- AIM OF THE TASK: Reproduce all of the items below, switching "top-left" to "upper-left" wherever it occurs and changing nothing else. Omit the pictures from your answer.

[Stored data entries]
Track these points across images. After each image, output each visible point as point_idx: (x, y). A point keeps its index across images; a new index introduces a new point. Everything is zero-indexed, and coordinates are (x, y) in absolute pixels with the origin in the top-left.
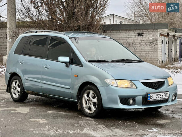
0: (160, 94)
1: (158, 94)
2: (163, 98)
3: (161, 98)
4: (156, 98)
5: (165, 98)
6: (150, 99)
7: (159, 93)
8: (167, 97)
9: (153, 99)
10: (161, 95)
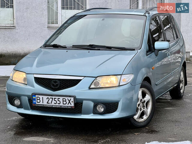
0: (54, 97)
1: (49, 97)
2: (61, 104)
3: (57, 104)
4: (47, 103)
5: (67, 105)
6: (37, 103)
7: (52, 96)
8: (69, 105)
9: (41, 103)
10: (56, 100)
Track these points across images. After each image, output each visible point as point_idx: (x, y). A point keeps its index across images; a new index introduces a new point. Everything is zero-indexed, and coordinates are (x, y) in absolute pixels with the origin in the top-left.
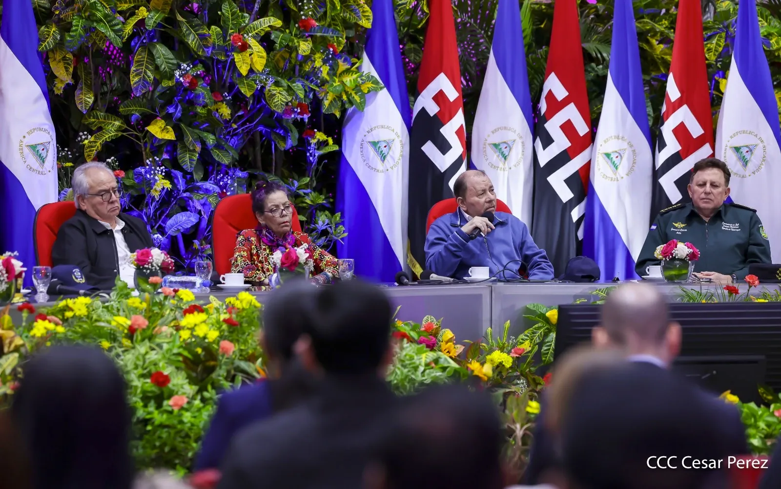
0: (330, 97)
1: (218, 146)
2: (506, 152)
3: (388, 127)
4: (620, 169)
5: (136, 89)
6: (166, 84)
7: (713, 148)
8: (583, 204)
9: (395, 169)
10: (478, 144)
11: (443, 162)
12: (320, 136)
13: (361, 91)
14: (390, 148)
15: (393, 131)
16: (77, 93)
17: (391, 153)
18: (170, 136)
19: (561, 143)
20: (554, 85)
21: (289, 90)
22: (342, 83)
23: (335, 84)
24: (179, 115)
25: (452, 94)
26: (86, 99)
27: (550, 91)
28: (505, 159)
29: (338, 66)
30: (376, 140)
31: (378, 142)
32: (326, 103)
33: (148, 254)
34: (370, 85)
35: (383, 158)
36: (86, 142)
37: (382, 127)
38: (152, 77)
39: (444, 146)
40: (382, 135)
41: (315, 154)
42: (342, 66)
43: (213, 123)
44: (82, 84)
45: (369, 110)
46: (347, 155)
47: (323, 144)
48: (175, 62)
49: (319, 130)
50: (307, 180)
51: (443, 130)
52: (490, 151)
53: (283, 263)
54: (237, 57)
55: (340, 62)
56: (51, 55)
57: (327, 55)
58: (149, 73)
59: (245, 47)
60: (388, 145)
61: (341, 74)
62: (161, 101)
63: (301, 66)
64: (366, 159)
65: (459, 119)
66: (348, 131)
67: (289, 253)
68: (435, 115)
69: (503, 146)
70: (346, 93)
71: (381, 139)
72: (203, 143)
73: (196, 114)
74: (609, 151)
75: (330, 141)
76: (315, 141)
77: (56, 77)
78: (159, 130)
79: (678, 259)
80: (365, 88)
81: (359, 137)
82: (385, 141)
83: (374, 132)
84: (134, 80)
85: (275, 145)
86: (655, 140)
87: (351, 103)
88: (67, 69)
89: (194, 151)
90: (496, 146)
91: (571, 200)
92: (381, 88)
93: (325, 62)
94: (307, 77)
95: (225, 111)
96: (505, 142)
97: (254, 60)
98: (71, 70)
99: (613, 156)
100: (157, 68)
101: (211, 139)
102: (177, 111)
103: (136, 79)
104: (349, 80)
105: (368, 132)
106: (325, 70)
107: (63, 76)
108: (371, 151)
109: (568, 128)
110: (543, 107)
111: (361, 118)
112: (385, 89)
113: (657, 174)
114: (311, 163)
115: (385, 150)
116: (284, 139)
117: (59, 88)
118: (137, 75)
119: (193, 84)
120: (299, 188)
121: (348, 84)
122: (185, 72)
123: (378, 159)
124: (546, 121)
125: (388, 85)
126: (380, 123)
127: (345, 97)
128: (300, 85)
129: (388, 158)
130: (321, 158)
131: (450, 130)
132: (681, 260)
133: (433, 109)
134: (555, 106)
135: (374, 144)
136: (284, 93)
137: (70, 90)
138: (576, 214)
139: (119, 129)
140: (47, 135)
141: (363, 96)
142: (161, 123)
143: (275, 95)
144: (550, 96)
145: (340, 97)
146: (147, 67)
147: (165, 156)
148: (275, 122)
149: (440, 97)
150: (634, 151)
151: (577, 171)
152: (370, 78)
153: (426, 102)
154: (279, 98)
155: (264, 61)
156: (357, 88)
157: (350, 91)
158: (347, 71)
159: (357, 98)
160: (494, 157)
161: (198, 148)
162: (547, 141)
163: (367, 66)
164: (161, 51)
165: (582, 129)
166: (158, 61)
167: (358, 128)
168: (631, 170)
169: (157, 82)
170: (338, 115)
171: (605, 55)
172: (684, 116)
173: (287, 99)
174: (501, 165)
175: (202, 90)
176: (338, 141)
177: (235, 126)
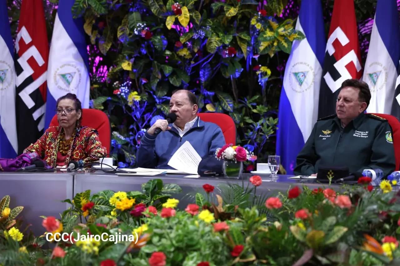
0: (265, 44)
2: (375, 79)
3: (305, 64)
5: (122, 40)
9: (308, 90)
11: (333, 86)
12: (263, 69)
13: (288, 39)
14: (305, 77)
15: (308, 65)
16: (101, 43)
17: (305, 80)
23: (265, 36)
25: (345, 41)
26: (106, 46)
28: (375, 84)
30: (297, 72)
31: (298, 73)
34: (295, 36)
35: (301, 83)
37: (301, 63)
40: (300, 68)
41: (262, 81)
42: (274, 24)
47: (264, 74)
49: (263, 65)
50: (257, 97)
51: (336, 65)
52: (367, 78)
55: (270, 21)
58: (128, 30)
60: (304, 75)
64: (291, 84)
68: (333, 55)
69: (374, 76)
71: (300, 71)
72: (163, 73)
75: (269, 72)
76: (260, 72)
80: (291, 38)
82: (302, 72)
83: (296, 67)
84: (120, 34)
87: (279, 48)
90: (371, 75)
92: (303, 38)
93: (258, 21)
95: (187, 53)
96: (375, 73)
101: (168, 71)
105: (293, 66)
106: (259, 26)
108: (294, 79)
112: (305, 40)
114: (262, 87)
115: (302, 78)
118: (122, 31)
122: (141, 29)
123: (297, 84)
126: (300, 61)
127: (275, 44)
129: (304, 83)
131: (341, 65)
135: (296, 74)
140: (74, 68)
141: (290, 43)
145: (272, 44)
146: (127, 27)
149: (336, 43)
154: (214, 45)
157: (280, 41)
158: (280, 27)
159: (285, 45)
160: (369, 82)
161: (159, 77)
164: (135, 16)
166: (131, 22)
173: (218, 45)
174: (372, 88)
177: (193, 62)
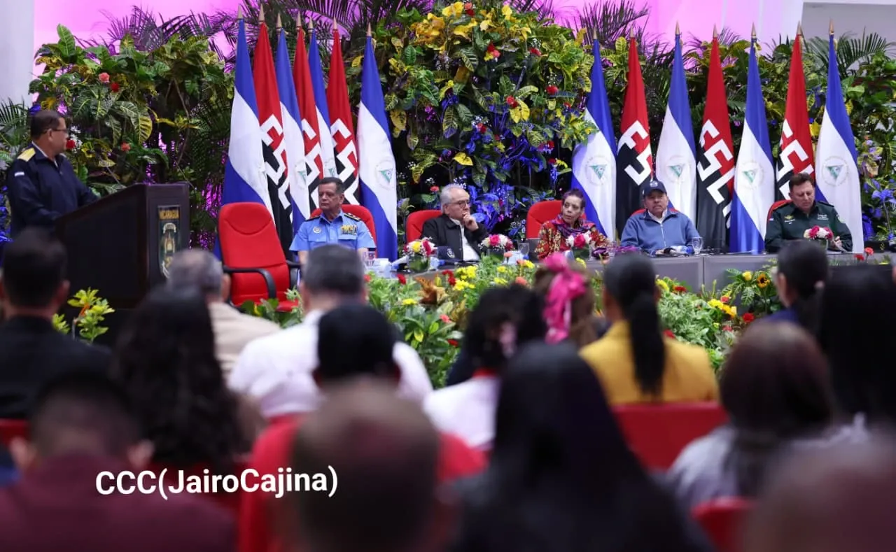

- ANSWER AREA:
Track these points across images. After each image, output each visible point as point_idx: (x, y). A point keeps its index across images; a new index introduces a new point. Everything is zero-indexed, and coordinates are (x, y) in absolute pixels with the origin in the upper-left.
0: (160, 94)
1: (158, 94)
2: (163, 98)
3: (161, 98)
4: (156, 98)
5: (165, 98)
6: (150, 99)
7: (159, 93)
8: (167, 97)
9: (153, 99)
10: (161, 95)
0: (54, 97)
1: (49, 97)
2: (61, 104)
3: (57, 104)
4: (47, 103)
5: (67, 105)
6: (37, 103)
7: (52, 96)
8: (69, 105)
9: (41, 103)
10: (56, 100)
Track these points across images. After each image, output each visible point as point_idx: (x, y). A point keeps its index across images; a new index introduces a new point. Everything is zero-indexed, and coordinates are (x, y) in absolute pixels with the origin in the upper-left.
0: (330, 97)
1: (218, 146)
2: (506, 152)
3: (388, 127)
4: (620, 169)
5: (136, 89)
6: (166, 84)
7: (713, 148)
8: (583, 204)
9: (395, 169)
10: (478, 144)
11: (443, 162)
12: (320, 136)
13: (361, 91)
14: (390, 148)
15: (393, 131)
16: (77, 93)
17: (391, 153)
18: (170, 136)
19: (561, 143)
20: (554, 85)
21: (289, 90)
22: (342, 83)
23: (335, 84)
24: (179, 115)
25: (452, 94)
26: (86, 99)
27: (550, 91)
28: (505, 159)
29: (338, 66)
30: (376, 140)
31: (378, 142)
32: (326, 103)
33: (148, 254)
34: (370, 85)
35: (383, 158)
36: (86, 142)
37: (382, 127)
38: (152, 77)
39: (444, 146)
40: (382, 135)
41: (315, 154)
42: (342, 66)
43: (213, 123)
44: (82, 84)
45: (369, 110)
46: (347, 155)
47: (323, 144)
48: (175, 62)
49: (319, 130)
50: (307, 180)
51: (443, 130)
52: (490, 151)
53: (283, 263)
54: (237, 57)
55: (340, 62)
56: (51, 55)
57: (327, 55)
58: (149, 73)
59: (245, 47)
60: (388, 145)
61: (341, 74)
62: (161, 101)
63: (301, 66)
64: (366, 159)
65: (459, 119)
66: (348, 131)
67: (289, 253)
68: (435, 115)
69: (503, 146)
70: (346, 93)
71: (381, 139)
72: (203, 143)
73: (196, 114)
74: (609, 151)
75: (330, 141)
76: (315, 141)
77: (56, 77)
78: (159, 130)
79: (678, 259)
80: (365, 88)
81: (359, 137)
82: (385, 141)
83: (374, 132)
84: (134, 80)
85: (275, 145)
86: (655, 140)
87: (351, 103)
88: (67, 69)
89: (194, 151)
90: (496, 146)
91: (571, 200)
92: (381, 88)
93: (325, 62)
94: (307, 77)
95: (225, 111)
96: (505, 142)
97: (254, 60)
98: (71, 70)
99: (613, 156)
100: (157, 68)
101: (211, 139)
102: (177, 111)
103: (136, 79)
104: (349, 80)
105: (368, 132)
106: (325, 70)
107: (63, 76)
108: (371, 151)
109: (568, 128)
110: (543, 107)
111: (361, 118)
112: (385, 89)
113: (657, 174)
114: (311, 163)
115: (385, 150)
116: (284, 139)
117: (59, 88)
118: (137, 75)
119: (193, 84)
120: (299, 188)
121: (348, 84)
122: (185, 72)
123: (378, 159)
124: (546, 121)
125: (388, 85)
126: (380, 123)
127: (345, 97)
128: (300, 85)
129: (388, 158)
130: (321, 158)
131: (450, 130)
132: (681, 260)
133: (433, 109)
134: (555, 106)
135: (374, 144)
136: (284, 93)
137: (70, 90)
138: (576, 214)
139: (119, 129)
140: (47, 135)
141: (363, 96)
142: (161, 123)
143: (275, 95)
144: (550, 96)
145: (340, 97)
146: (147, 67)
147: (165, 156)
148: (275, 122)
149: (440, 97)
150: (634, 151)
151: (577, 171)
152: (370, 78)
153: (426, 102)
154: (279, 98)
155: (264, 61)
156: (357, 88)
157: (350, 91)
158: (347, 71)
159: (357, 98)
160: (494, 157)
161: (198, 148)
162: (547, 141)
163: (367, 66)
164: (161, 51)
165: (582, 129)
166: (158, 61)
167: (358, 128)
168: (631, 170)
169: (157, 82)
170: (338, 115)
171: (605, 55)
172: (684, 116)
173: (287, 99)
174: (501, 165)
175: (202, 90)
176: (338, 141)
177: (235, 126)
0: (265, 44)
2: (375, 79)
3: (305, 64)
5: (122, 40)
9: (308, 90)
11: (333, 86)
12: (263, 69)
13: (288, 39)
14: (305, 77)
15: (308, 65)
16: (101, 43)
17: (305, 80)
23: (265, 36)
25: (345, 41)
26: (106, 46)
28: (375, 84)
30: (297, 72)
31: (298, 73)
34: (295, 36)
35: (301, 83)
37: (301, 63)
40: (300, 68)
41: (262, 81)
42: (274, 24)
47: (264, 74)
49: (263, 65)
50: (257, 97)
51: (336, 65)
52: (367, 78)
55: (270, 21)
58: (128, 30)
60: (304, 75)
64: (291, 84)
68: (333, 55)
69: (374, 76)
71: (300, 71)
72: (163, 73)
75: (269, 72)
76: (260, 72)
80: (291, 38)
82: (302, 72)
83: (296, 67)
84: (120, 34)
87: (279, 48)
90: (371, 75)
92: (303, 38)
93: (258, 21)
95: (187, 53)
96: (375, 73)
101: (168, 71)
105: (293, 66)
106: (259, 26)
108: (294, 79)
112: (305, 40)
114: (262, 87)
115: (302, 78)
118: (122, 31)
122: (141, 29)
123: (297, 84)
126: (300, 61)
127: (275, 44)
129: (304, 83)
131: (341, 65)
135: (296, 74)
140: (74, 68)
141: (290, 43)
145: (272, 44)
146: (127, 27)
149: (336, 43)
154: (214, 45)
157: (280, 41)
158: (280, 27)
159: (285, 45)
160: (369, 82)
161: (159, 77)
164: (135, 16)
166: (131, 22)
173: (218, 45)
174: (372, 88)
177: (193, 62)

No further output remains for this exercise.